Of all of the people he’s inspired, he wants his little one to feel his impact the most. He’s already prepared to give him some powerful lessons about life.

“I want him to know you have to work for everything. You can have whatever you want. As long as you work for it and put the work ethic in it, you can do it,” he said. “I don’t want him to be a comedian just because I do it. I want him to do whatever he wants to do and be the best at it.”

For now, he’s enjoying teaching his baby how to walk and talk, and later on, Banks will probably have to show him how to use the remote control to find his old man on TV. While Banks plans to keep the jokes coming, he wants to crack them for the big and small screens.

So far, he’s appeared in flicks such as “Merry Wishmas,” produced by Terri J. Vaughn; “Little,” the fantasy comedy starring Marsai Martin and Regina Hall; and his latest “Haunted Trail,” a horror film available on Amazon Prime and BET+.

In October, he signed with CAA, a major talent agency with a client roster that includes Zendaya and Ava DuVernay. You might have recently spotted him in a new Google commercial about Black-Owned Friday, featuring T-Pain and Normani, thanks to the deal.

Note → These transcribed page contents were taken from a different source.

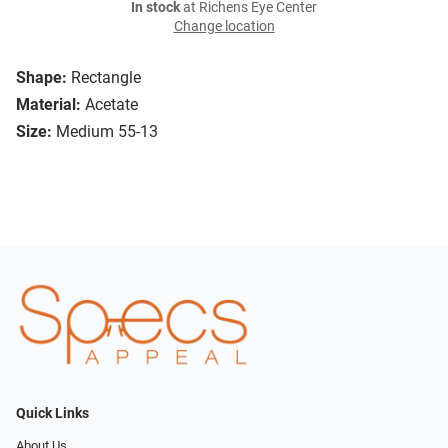
In stock
at Richens Eye Center
Change location
Shape:
Rectangle
Material:
Acetate
Size:
Medium 55-13
Quick Links
About Us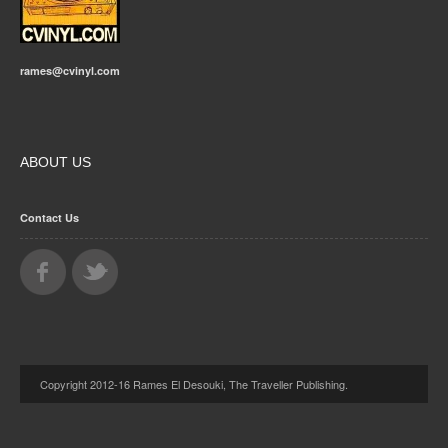
rames@cvinyl.com
ABOUT US
Contact Us
Copyright 2012-16 Rames El Desouki, The Traveller Publishing.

“That’s life-changing,” Banks said. “I’ve been on social media since 2012. It’s time to see me in longer sketches and more movies. I’m coaching myself to be more a part of that environment. That’s going to separate me from me just being a social media influencer.”

“He’s a star,” McKissic said. “He’s not just a comedian or social media guy. He’s an actor.”

Banks undoubtedly has a winning formula. His authenticity and relatability, he said, is what sustains him.

“When you know you can be you and accepted by everybody, you’re in a good place,” he said. “I know I’ve found what is meant for me.”